## Texto extraído:

★ ★ ★

Depois de todo o barulho sobre a China, o Brasil acabou se colocando numa posição ímpar. Entre as quinze maiores economias do mundo, é um dos únicos países que vai aceitar, com restrição mínima, o fornecimento de equipamentos da Huawei na sua infraestrutura de 5G. Os outros – Estados Unidos, Alemanha, México, Reino Unido, Índia, França, Austrália, Itália e Espanha – impuseram veto total ou critérios difíceis de serem cumpridos. O Japão, apesar da ausência de restrições, é um dos mais ativos no acordo da Clean Network. O Canadá ainda não bateu o martelo, mas aposta-se que seguirá alinhado com os Estados Unidos. A Coreia do Sul e a Rússia, que completam a lista dos grandes, são as exceções e não devem banir a Huawei. Em 2019, o Reino Unido chegou a dizer que autorizaria equipamentos da empresa chinesa em até 35% de suas redes de 5G, uma vitória tão significativa que o fundador da Huawei disse que fora a sua “batalha de Stalingrado”. Mas, neste ano, sob pressão do Partido Conservador, o primeiro-ministro Boris Johnson voltou atrás.

 

É uma disputa de gigantes. China e Estados Unidos estão brigando para saber quem vai controlar a nova geração de redes de comunicação ultra velozes. Num futuro cada vez mais próximo, a automação de processos simples (como dirigir um carro) e complexos (como fazer uma cirurgia cardíaca) poderão ser feitos remotamente. Essa perspectiva torna a espionagem de dados um trunfo para quem rouba e um perigo para quem é roubado. As agências de inteligência dos Estados Unidos e do Reino Unido avaliam que, embora a Huawei possa estar bem-intencionada, o modelo de governo chinês a impediria de agir com independência caso fosse requisitada a fornecer dados de usuários.

 

Desde que os Estados Unidos passaram a questionar a idoneidade da Huawei, no início da década de 2010, a empresa vem negando o uso de sua rede para propósitos ilícitos. Zhengfei, o fundador, também nega que sua empresa tenha participação acionária do governo, embora uma reportagem do Wall Street Journal tenha apontado que a companhia acumulou 75 bilhões de dólares em financiamento estatal, subsídios e benefícios fiscais ao longo das últimas três décadas. A Huawei negou ao WSJ que recebe tratamento diferenciado do governo. Em outra reportagem, publicada pela BBC, Zhengfei foi questionado sobre o fato de uma das ex-presidentes da Huawei, Sun Yafang, ter trabalhado no Ministério de Segurança chinês. O empresário respondeu que a suspeita não era justa. A piauí pediu uma entrevista com o representante da Huawei no Brasil, mas a empresa não quis falar.

★ ★ ★

## Dados fornecidos:
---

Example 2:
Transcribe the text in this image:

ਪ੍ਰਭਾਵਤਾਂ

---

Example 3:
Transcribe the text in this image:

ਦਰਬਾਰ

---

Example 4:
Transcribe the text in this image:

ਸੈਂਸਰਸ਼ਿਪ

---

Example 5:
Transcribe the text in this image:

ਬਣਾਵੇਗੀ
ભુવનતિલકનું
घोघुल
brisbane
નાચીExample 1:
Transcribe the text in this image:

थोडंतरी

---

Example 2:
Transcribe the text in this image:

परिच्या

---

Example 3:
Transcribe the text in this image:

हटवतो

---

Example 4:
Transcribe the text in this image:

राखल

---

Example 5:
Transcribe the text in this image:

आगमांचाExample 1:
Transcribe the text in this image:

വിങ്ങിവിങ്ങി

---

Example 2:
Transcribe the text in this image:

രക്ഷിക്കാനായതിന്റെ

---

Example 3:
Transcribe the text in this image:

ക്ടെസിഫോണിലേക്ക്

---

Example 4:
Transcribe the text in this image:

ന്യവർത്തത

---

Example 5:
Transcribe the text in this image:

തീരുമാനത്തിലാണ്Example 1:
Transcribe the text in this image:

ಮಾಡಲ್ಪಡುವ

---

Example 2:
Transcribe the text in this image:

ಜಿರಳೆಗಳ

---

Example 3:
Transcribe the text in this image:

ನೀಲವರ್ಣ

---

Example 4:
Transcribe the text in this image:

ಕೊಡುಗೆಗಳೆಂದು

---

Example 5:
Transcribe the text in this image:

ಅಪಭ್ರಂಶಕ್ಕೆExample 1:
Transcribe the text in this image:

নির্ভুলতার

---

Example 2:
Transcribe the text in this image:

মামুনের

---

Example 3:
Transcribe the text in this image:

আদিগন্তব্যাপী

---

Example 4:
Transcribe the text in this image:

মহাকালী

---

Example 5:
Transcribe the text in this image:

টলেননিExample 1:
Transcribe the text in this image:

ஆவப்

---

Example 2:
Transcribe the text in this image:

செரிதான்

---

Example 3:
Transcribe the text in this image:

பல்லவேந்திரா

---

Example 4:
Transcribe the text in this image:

★ ★ ★

Responda às perguntas abaixo com base no texto sobre a Huawei e o 5G.
(a) Em 2019, até que porcentagem de suas redes de 5G o Reino Unido disse que autorizaria equipamentos da Huawei?
(b) Quem avalia que o modelo de governo chinês impediria a Huawei de agir com independência caso fosse requisitada a fornecer dados de usuários?
(c) Segundo a reportagem do Wall Street Journal, quanto a Huawei acumulou em financiamento estatal, subsídios e benefícios fiscais nas últimas três décadas?
Baseie-se somente no texto extraído.

## Resposta da tarefa:
(a) Até 35% de suas redes de 5G.
(b) As agências de inteligência dos Estados Unidos e do Reino Unido.
(c) 75 bilhões de dólares.